Superdry has set the date for a general meeting at which co-founder Julian Dunkerton will ask shareholders to re-elect him and current Boohoo chair Peter Williams as non-executive directors.

The business will hold the meeting on Tuesday, April 2 and has advised its shareholders to vote against the resolutions. 

It stated that institutional shareholders had voiced strong support for its current strategy and management team and that none had indicated to the board any support for Dunkerton’s return.

It has also advised shareholders that Dunkerton’s return would be “extremely damaging to the company and its prospects” as it would “lead to a strategy that would fail”.

Dunkerton called on Superdry to hold a general meeting at the beginning of this month in a bid to convince shareholders to appoint him and Williams to the board following several profit warnings at the former City darling.

Dunkerton has been a vocal critic of Superdry management since he left the business earlier this year, and still holds a 19% stake in the business. He has also set up a website,, which seeks to rally support.

Superdry management today reiterated their “wholehearted commitment to delivery of current strategy”, which they said had “already yielded significant operational and strategic progress”.

It added that Dunkerton “had prime executive responsibility for the design direction, range selection and range build of the Autumn/Winter 2018 range, which contributed to the company’s underperformance, and which was representative of underlying issues in the approach to product and innovation.

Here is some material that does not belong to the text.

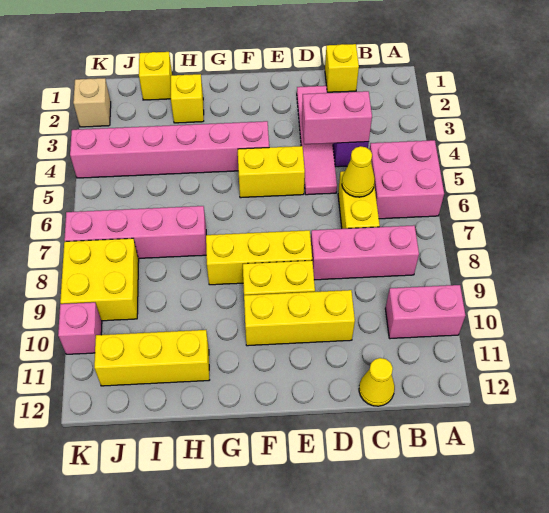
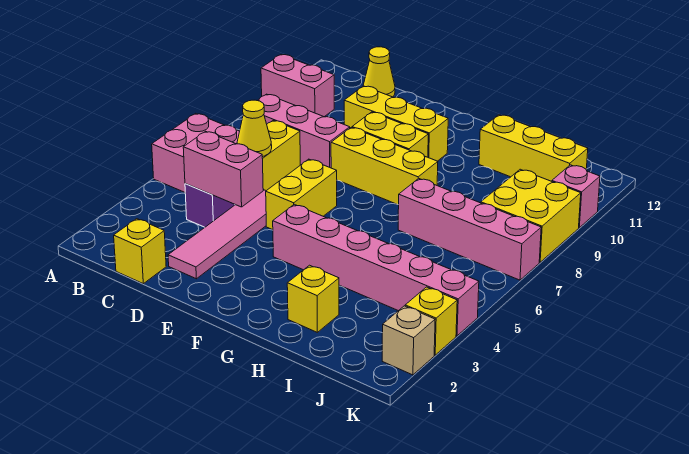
yellow brick E5:F5 level 1 -> yellow brick E5:E6 level 1
yellow brick I1 level 1 -> yellow brick K3 level 1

“Mr Dunkerton has failed to accept any responsibility for the Autumn/Winter 2018 range, even going as far as to claim that he had no involvement despite extensive and detailed evidence to the contrary… [his] return would have damaging business impacts [and] would lead to a strategy that would fail.”


It also said his return would damage Superdry’s culture, saying that he would “reintroduce a leadership style that does not fit within the open-minded collaborative culture, values and operation of the company; lead to dysfunctional relationships with the board and management; and damage morale across the business and cause departures of key personnel, including from within the board”.

Management also charged Dunkerton with a lack of transparency over the resolutions, saying he was asking to be reappointed as a non-executive director, which would require a 50% approval by shareholders, but that he had confirmed to the board that he wants an executive role responsible for product, brand and marketing, which would require approval of at least 75% of shareholders.